(The exercise)
Return the lines of the entries below verbatim, starting at the beginning of the entries and ending at the line that contains "5L169 10L190 20H197L196", with both ends included. Leave the pictures out of your answer.

Dataset excerpt
•••

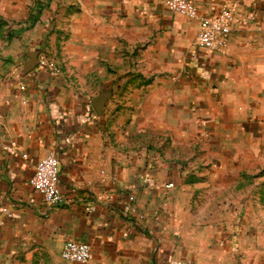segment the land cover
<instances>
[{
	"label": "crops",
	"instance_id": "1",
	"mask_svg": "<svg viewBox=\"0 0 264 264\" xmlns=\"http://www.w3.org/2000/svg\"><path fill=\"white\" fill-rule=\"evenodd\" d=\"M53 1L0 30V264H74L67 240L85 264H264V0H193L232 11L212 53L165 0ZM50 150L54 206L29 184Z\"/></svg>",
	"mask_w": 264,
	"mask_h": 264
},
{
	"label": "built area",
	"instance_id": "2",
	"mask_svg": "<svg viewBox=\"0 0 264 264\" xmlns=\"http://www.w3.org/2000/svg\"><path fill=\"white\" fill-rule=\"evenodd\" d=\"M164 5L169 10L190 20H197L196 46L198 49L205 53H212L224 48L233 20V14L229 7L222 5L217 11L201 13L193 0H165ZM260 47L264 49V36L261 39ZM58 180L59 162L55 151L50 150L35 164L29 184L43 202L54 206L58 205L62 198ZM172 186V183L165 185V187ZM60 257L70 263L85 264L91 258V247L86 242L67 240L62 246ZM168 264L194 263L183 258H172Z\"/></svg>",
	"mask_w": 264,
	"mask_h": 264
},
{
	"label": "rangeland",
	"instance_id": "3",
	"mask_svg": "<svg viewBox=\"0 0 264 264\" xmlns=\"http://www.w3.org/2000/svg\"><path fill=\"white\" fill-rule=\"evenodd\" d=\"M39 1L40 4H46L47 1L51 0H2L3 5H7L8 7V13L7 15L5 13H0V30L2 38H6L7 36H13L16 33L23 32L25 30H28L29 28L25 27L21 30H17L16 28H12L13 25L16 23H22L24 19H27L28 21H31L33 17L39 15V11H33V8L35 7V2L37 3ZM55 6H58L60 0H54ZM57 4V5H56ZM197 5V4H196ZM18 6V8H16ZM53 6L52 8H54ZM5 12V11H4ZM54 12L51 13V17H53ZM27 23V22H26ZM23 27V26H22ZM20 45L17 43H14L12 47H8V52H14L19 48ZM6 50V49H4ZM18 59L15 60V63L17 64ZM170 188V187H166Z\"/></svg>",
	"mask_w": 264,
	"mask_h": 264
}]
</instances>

•••

(Result of this exercise)
segment the land cover
<instances>
[{
	"label": "crops",
	"instance_id": "1",
	"mask_svg": "<svg viewBox=\"0 0 264 264\" xmlns=\"http://www.w3.org/2000/svg\"><path fill=\"white\" fill-rule=\"evenodd\" d=\"M53 1L0 30V264H74L67 240L85 264H264V0H193L232 11L212 53L165 0ZM50 150L54 206L29 184Z\"/></svg>",
	"mask_w": 264,
	"mask_h": 264
},
{
	"label": "built area",
	"instance_id": "2",
	"mask_svg": "<svg viewBox=\"0 0 264 264\" xmlns=\"http://www.w3.org/2000/svg\"><path fill=\"white\" fill-rule=\"evenodd\" d=\"M164 5L169 10L190 20H197L196 46L198 49L205 53H212L224 48L233 20V14L229 7L222 5L217 11L201 13L193 0H165ZM260 47L264 49V36L261 39ZM58 180L59 162L55 151L50 150L35 164L29 184L43 202L54 206L58 205L62 198ZM172 186V183L165 185V187ZM60 257L70 263L85 264L91 258V247L86 242L67 240L62 246ZM168 264L194 263L183 258H172Z\"/></svg>",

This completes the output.